• [TASK ITEM] The whole listing, exactly as given: write it out, leaving out each image.

Segment Open

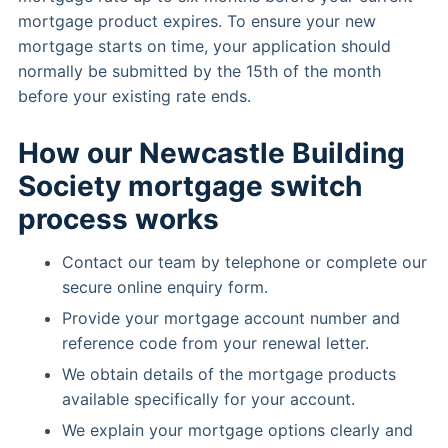
mortgage product expires. To ensure your new
mortgage starts on time, your application should
normally be submitted by the 15th of the month
before your existing rate ends.
How our Newcastle Building
Society mortgage switch
process works
Contact our team by telephone or complete our
secure online enquiry form.
Provide your mortgage account number and
reference code from your renewal letter.
We obtain details of the mortgage products
available specifically for your account.
We explain your mortgage options clearly and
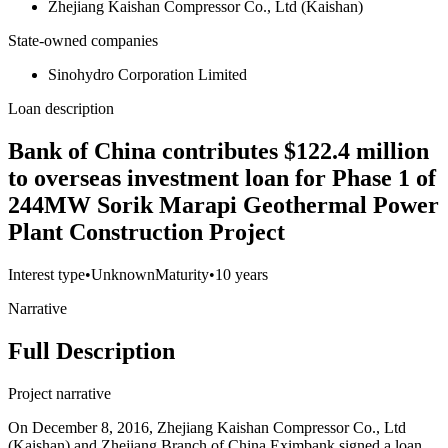
Zhejiang Kaishan Compressor Co., Ltd (Kaishan)
State-owned companies
Sinohydro Corporation Limited
Loan description
Bank of China contributes $122.4 million
to overseas investment loan for Phase 1 of
244MW Sorik Marapi Geothermal Power
Plant Construction Project
Interest type
•
Unknown
Maturity
•
10 years
Narrative
Full Description
Project narrative
On December 8, 2016, Zhejiang Kaishan Compressor Co., Ltd
(Kaishan) and Zhejiang Branch of China Eximbank signed a loan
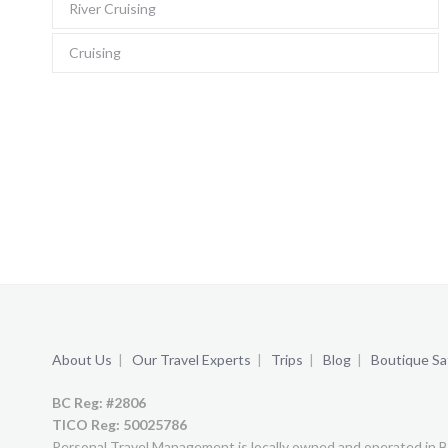
River Cruising
Cruising
About Us
|
Our Travel Experts
|
Trips
|
Blog
|
Boutique Saf
BC Reg: #2806
TICO Reg:
50025786
Personal Travel Management is locally owned and operated in B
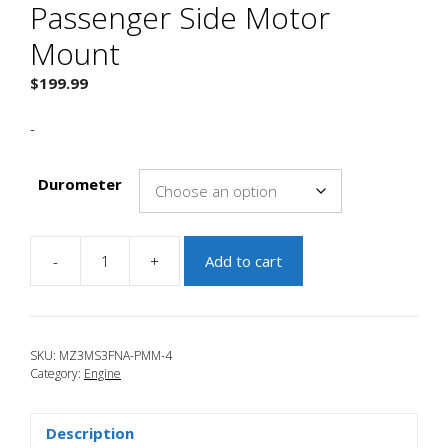
Passenger Side Motor
Mount
$
199.99
-
Durometer
-
+
Add to cart
JBR
2004-
2009
Mazda
SKU:
MZ3MS3FNA-PMM-4
3
Category:
Engine
Passenger
Side
Motor
Description
Mount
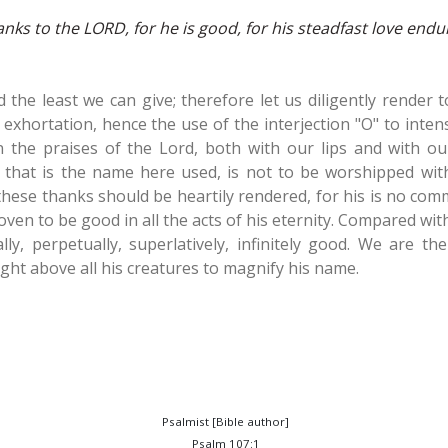
anks to the LORD, for he is good, for his steadfast love endu
nd the least we can give; therefore let us diligently render
 exhortation, hence the use of the interjection "O" to intensi
n the praises of the Lord, both with our lips and with ou
 that is the name here used, is not to be worshipped wit
 these thanks should be heartily rendered, for his is no co
ven to be good in all the acts of his eternity. Compared wit
lly, perpetually, superlatively, infinitely good. We are th
ht above all his creatures to magnify his name.
Psalmist [Bible author]
Psalm 107:1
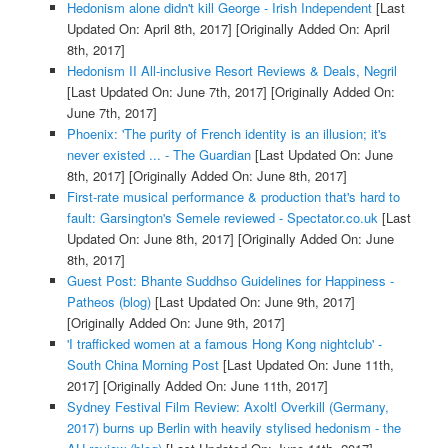
Hedonism alone didn't kill George - Irish Independent
[Last
Updated On: April 8th, 2017]
[Originally Added On: April
8th, 2017]
Hedonism II All-inclusive Resort Reviews & Deals, Negril
[Last Updated On: June 7th, 2017]
[Originally Added On:
June 7th, 2017]
Phoenix: 'The purity of French identity is an illusion; it's
never existed ... - The Guardian
[Last Updated On: June
8th, 2017]
[Originally Added On: June 8th, 2017]
First-rate musical performance & production that's hard to
fault: Garsington's Semele reviewed - Spectator.co.uk
[Last
Updated On: June 8th, 2017]
[Originally Added On: June
8th, 2017]
Guest Post: Bhante Suddhso Guidelines for Happiness -
Patheos (blog)
[Last Updated On: June 9th, 2017]
[Originally Added On: June 9th, 2017]
'I trafficked women at a famous Hong Kong nightclub' -
South China Morning Post
[Last Updated On: June 11th,
2017]
[Originally Added On: June 11th, 2017]
Sydney Festival Film Review: Axoltl Overkill (Germany,
2017) burns up Berlin with heavily stylised hedonism - the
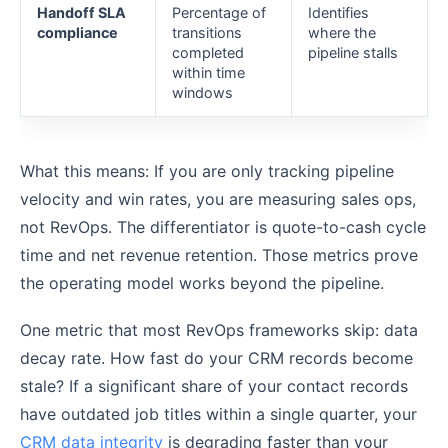
Handoff SLA
Percentage of
Identifies
compliance
transitions
where the
completed
pipeline stalls
within time
windows
What this means: If you are only tracking pipeline
velocity and win rates, you are measuring sales ops,
not RevOps. The differentiator is quote-to-cash cycle
time and net revenue retention. Those metrics prove
the operating model works beyond the pipeline.
One metric that most RevOps frameworks skip: data
decay rate. How fast do your CRM records become
stale? If a significant share of your contact records
have outdated job titles within a single quarter, your
CRM data integrity
is degrading faster than your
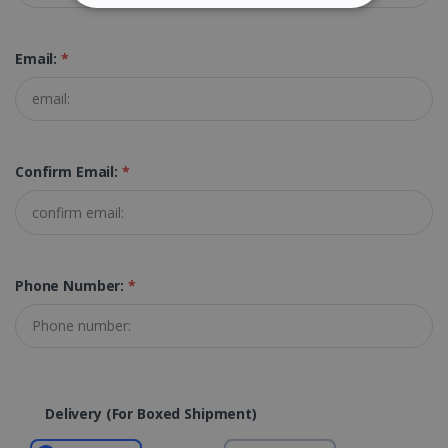
STRICTLY NECESSARY
Email:
*
PERFORMANCE
TARGETING
FUNCTIONALITY
Confirm Email:
*
Strictly necessary
Performance
Targeting
Functionality
Phone Number:
*
Strictly necessary cookies allow core website
functionality such as user login and account
management. The website cannot be used
properly without strictly necessary cookies.
Provider /
Name
Expiration
Domain
Delivery (for Boxed Shipment)
li_gc
5 months
LinkedIn
4 weeks
Corporation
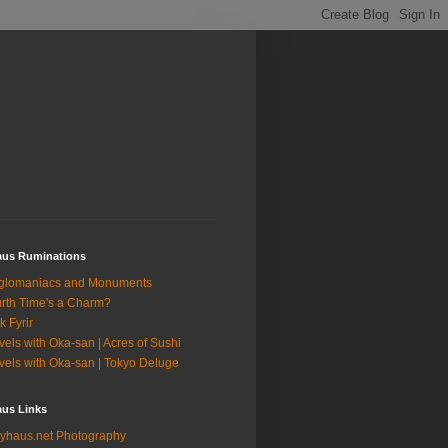
aus Ruminations
glomaniacs and Monuments
rth Time's a Charm?
k Fyrir
vels with Oka-san | Acres of Sushi
vels with Oka-san | Tokyo Deluge
aus Links
yhaus.net Photography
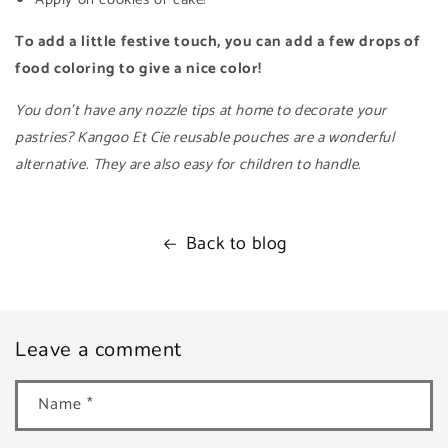
To add a little festive touch, you can add a few drops of
food coloring to give a nice color!
You don't have any nozzle tips at home to decorate your
pastries? Kangoo Et Cie reusable pouches are a wonderful
alternative. They are also easy for children to handle.
Back to blog
Leave a comment
Name
*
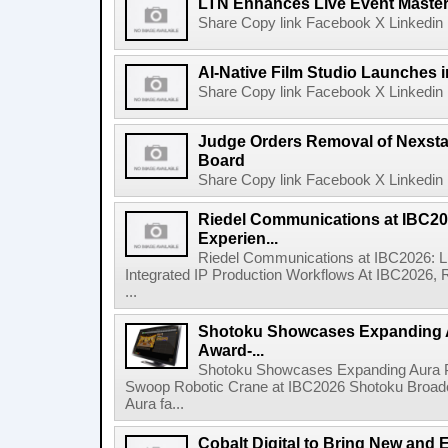
LTN Enhances Live Event Master 
Share Copy link Facebook X Linkedin 
AI-Native Film Studio Launches 
Share Copy link Facebook X Linkedin 
Judge Orders Removal of Nexst
Board
Share Copy link Facebook X Linkedin 
Riedel Communications at IBC20
Experien...
Riedel Communications at IBC2026: L
Integrated IP Production Workflows At IBC2026, 
...
Shotoku Showcases Expanding 
Award-...
Shotoku Showcases Expanding Aura 
Swoop Robotic Crane at IBC2026 Shotoku Broadcast
Aura fa...
Cobalt Digital to Bring New and 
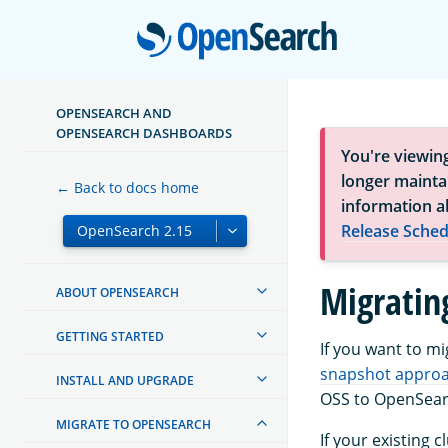
Open
OPENSEARCH AND
OPENSEARCH DASHBOARDS
You're viewin
longer maintai
← Back to docs home
information a
Release Sched
Migratin
ABOUT OPENSEARCH
GETTING STARTED
If you want to m
snapshot appro
INSTALL AND UPGRADE
OSS to OpenSear
MIGRATE TO OPENSEARCH
If your existing 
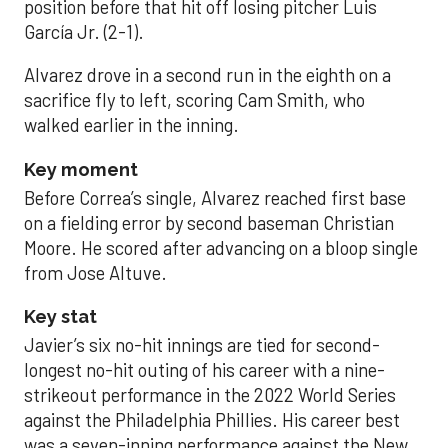
position before that hit off losing pitcher Luis
García Jr. (2-1).
Alvarez drove in a second run in the eighth on a
sacrifice fly to left, scoring Cam Smith, who
walked earlier in the inning.
Key moment
Before Correa’s single, Alvarez reached first base
on a fielding error by second baseman Christian
Moore. He scored after advancing on a bloop single
from Jose Altuve.
Key stat
Javier’s six no-hit innings are tied for second-
longest no-hit outing of his career with a nine-
strikeout performance in the 2022 World Series
against the Philadelphia Phillies. His career best
was a seven-inning performance against the New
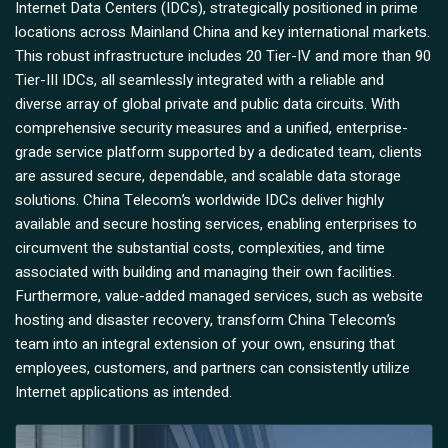
Internet Data Centers (IDCs), strategically positioned in prime
locations across Mainland China and key international markets.
This robust infrastructure includes 20 Tier-IV and more than 90
Tier-III IDCs, all seamlessly integrated with a reliable and
diverse array of global private and public data circuits. With
comprehensive security measures and a unified, enterprise-
grade service platform supported by a dedicated team, clients
are assured secure, dependable, and scalable data storage
solutions. China Telecom’s worldwide IDCs deliver highly
available and secure hosting services, enabling enterprises to
circumvent the substantial costs, complexities, and time
associated with building and managing their own facilities.
Furthermore, value-added managed services, such as website
hosting and disaster recovery, transform China Telecom’s
team into an integral extension of your own, ensuring that
employees, customers, and partners can consistently utilize
Internet applications as intended.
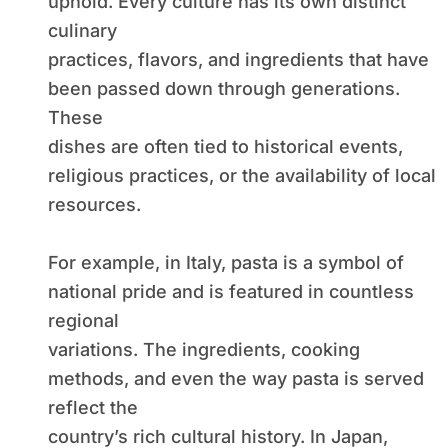
uphold. Every culture has its own distinct
culinary
practices, flavors, and ingredients that have
been passed down through generations.
These
dishes are often tied to historical events,
religious practices, or the availability of local
resources.
For example, in Italy, pasta is a symbol of
national pride and is featured in countless
regional
variations. The ingredients, cooking
methods, and even the way pasta is served
reflect the
country’s rich cultural history. In Japan,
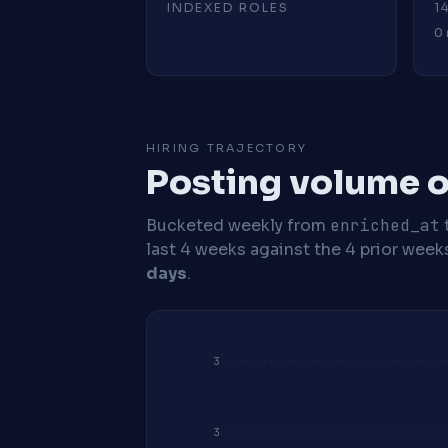
INDEXED ROLES
1
0 
HIRING TRAJECTORY
Posting volume o
Bucketed weekly from
enriched_at
last 4 weeks against the 4 prior week
days
.
3
3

Segment Closed

• [RESPONSE TO THIS EXERCISE]
mortgage product expires. To ensure your new
mortgage starts on time, your application should
normally be submitted by the 15th of the month
before your existing rate ends.
How our Newcastle Building
Society mortgage switch
process works
Contact our team by telephone or complete our
secure online enquiry form.
Provide your mortgage account number and
reference code from your renewal letter.
We obtain details of the mortgage products
available specifically for your account.
We explain your mortgage options clearly and
Zhejiang Kaishan Compressor Co., Ltd (Kaishan)
State-owned companies
Sinohydro Corporation Limited
Loan description
Bank of China contributes $122.4 million
to overseas investment loan for Phase 1 of
244MW Sorik Marapi Geothermal Power
Plant Construction Project
Interest type
•
Unknown
Maturity
•
10 years
Narrative
Full Description
Project narrative
On December 8, 2016, Zhejiang Kaishan Compressor Co., Ltd
(Kaishan) and Zhejiang Branch of China Eximbank signed a loan
River Cruising
Cruising
About Us
|
Our Travel Experts
|
Trips
|
Blog
|
Boutique Saf
BC Reg: #2806
TICO Reg:
50025786
Personal Travel Management is locally owned and operated in B
Passenger Side Motor
Mount
$
199.99
-
Durometer
-
+
Add to cart
JBR
2004-
2009
Mazda
SKU:
MZ3MS3FNA-PMM-4
3
Category:
Engine
Passenger
Side
Motor
Description
Mount
anks to the LORD, for he is good, for his steadfast love endu
nd the least we can give; therefore let us diligently render
 exhortation, hence the use of the interjection "O" to intensi
n the praises of the Lord, both with our lips and with ou
 that is the name here used, is not to be worshipped wit
 these thanks should be heartily rendered, for his is no co
ven to be good in all the acts of his eternity. Compared wit
lly, perpetually, superlatively, infinitely good. We are th
ht above all his creatures to magnify his name.
Psalmist [Bible author]
Psalm 107:1
Hedonism alone didn't kill George - Irish Independent
[Last
Updated On: April 8th, 2017]
[Originally Added On: April
8th, 2017]
Hedonism II All-inclusive Resort Reviews & Deals, Negril
[Last Updated On: June 7th, 2017]
[Originally Added On:
June 7th, 2017]
Phoenix: 'The purity of French identity is an illusion; it's
never existed ... - The Guardian
[Last Updated On: June
8th, 2017]
[Originally Added On: June 8th, 2017]
First-rate musical performance & production that's hard to
fault: Garsington's Semele reviewed - Spectator.co.uk
[Last
Updated On: June 8th, 2017]
[Originally Added On: June
8th, 2017]
Guest Post: Bhante Suddhso Guidelines for Happiness -
Patheos (blog)
[Last Updated On: June 9th, 2017]
[Originally Added On: June 9th, 2017]
'I trafficked women at a famous Hong Kong nightclub' -
South China Morning Post
[Last Updated On: June 11th,
2017]
[Originally Added On: June 11th, 2017]
Sydney Festival Film Review: Axoltl Overkill (Germany,
2017) burns up Berlin with heavily stylised hedonism - the
Handoff SLA
Percentage of
Identifies
compliance
transitions
where the
completed
pipeline stalls
within time
windows
What this means: If you are only tracking pipeline
velocity and win rates, you are measuring sales ops,
not RevOps. The differentiator is quote-to-cash cycle
time and net revenue retention. Those metrics prove
the operating model works beyond the pipeline.
One metric that most RevOps frameworks skip: data
decay rate. How fast do your CRM records become
stale? If a significant share of your contact records
have outdated job titles within a single quarter, your
CRM data integrity
is degrading faster than your
STRICTLY NECESSARY
Email:
*
PERFORMANCE
TARGETING
FUNCTIONALITY
Confirm Email:
*
Strictly necessary
Performance
Targeting
Functionality
Phone Number:
*
Strictly necessary cookies allow core website
functionality such as user login and account
management. The website cannot be used
properly without strictly necessary cookies.
Provider /
Name
Expiration
Domain
Delivery (for Boxed Shipment)
li_gc
5 months
LinkedIn
4 weeks
Corporation
aus Ruminations
glomaniacs and Monuments
rth Time's a Charm?
k Fyrir
vels with Oka-san | Acres of Sushi
vels with Oka-san | Tokyo Deluge
aus Links
yhaus.net Photography
To add a little festive touch, you can add a few drops of
food coloring to give a nice color!
You don't have any nozzle tips at home to decorate your
pastries? Kangoo Et Cie reusable pouches are a wonderful
alternative. They are also easy for children to handle.
Back to blog
Leave a comment
Name
*
LTN Enhances Live Event Master 
Share Copy link Facebook X Linkedin 
AI-Native Film Studio Launches 
Share Copy link Facebook X Linkedin 
Judge Orders Removal of Nexst
Board
Share Copy link Facebook X Linkedin 
Riedel Communications at IBC20
Experien...
Riedel Communications at IBC2026: L
Integrated IP Production Workflows At IBC2026, 
...
Shotoku Showcases Expanding 
Award-...
Shotoku Showcases Expanding Aura 
Swoop Robotic Crane at IBC2026 Shotoku Broadcast
Aura fa...
Cobalt Digital to Bring New and 
Open
OPENSEARCH AND
OPENSEARCH DASHBOARDS
You're viewin
longer maintai
← Back to docs home
information a
Release Sched
Migratin
ABOUT OPENSEARCH
GETTING STARTED
If you want to m
snapshot appro
INSTALL AND UPGRADE
OSS to OpenSear
MIGRATE TO OPENSEARCH
If your existing 
position before that hit off losing pitcher Luis
García Jr. (2-1).
Alvarez drove in a second run in the eighth on a
sacrifice fly to left, scoring Cam Smith, who
walked earlier in the inning.
Key moment
Before Correa’s single, Alvarez reached first base
on a fielding error by second baseman Christian
Moore. He scored after advancing on a bloop single
from Jose Altuve.
Key stat
Javier’s six no-hit innings are tied for second-
longest no-hit outing of his career with a nine-
strikeout performance in the 2022 World Series
against the Philadelphia Phillies. His career best
was a seven-inning performance against the New
Internet Data Centers (IDCs), strategically positioned in prime
locations across Mainland China and key international markets.
This robust infrastructure includes 20 Tier-IV and more than 90
Tier-III IDCs, all seamlessly integrated with a reliable and
diverse array of global private and public data circuits. With
comprehensive security measures and a unified, enterprise-
grade service platform supported by a dedicated team, clients
are assured secure, dependable, and scalable data storage
solutions. China Telecom’s worldwide IDCs deliver highly
available and secure hosting services, enabling enterprises to
circumvent the substantial costs, complexities, and time
associated with building and managing their own facilities.
Furthermore, value-added managed services, such as website
hosting and disaster recovery, transform China Telecom’s
team into an integral extension of your own, ensuring that
employees, customers, and partners can consistently utilize
Internet applications as intended.
uphold. Every culture has its own distinct
culinary
practices, flavors, and ingredients that have
been passed down through generations.
These
dishes are often tied to historical events,
religious practices, or the availability of local
resources.
For example, in Italy, pasta is a symbol of
national pride and is featured in countless
regional
variations. The ingredients, cooking
methods, and even the way pasta is served
reflect the
country’s rich cultural history. In Japan,
INDEXED ROLES
1
0 
HIRING TRAJECTORY
Posting volume o
Bucketed weekly from
enriched_at
last 4 weeks against the 4 prior week
days
.
3
3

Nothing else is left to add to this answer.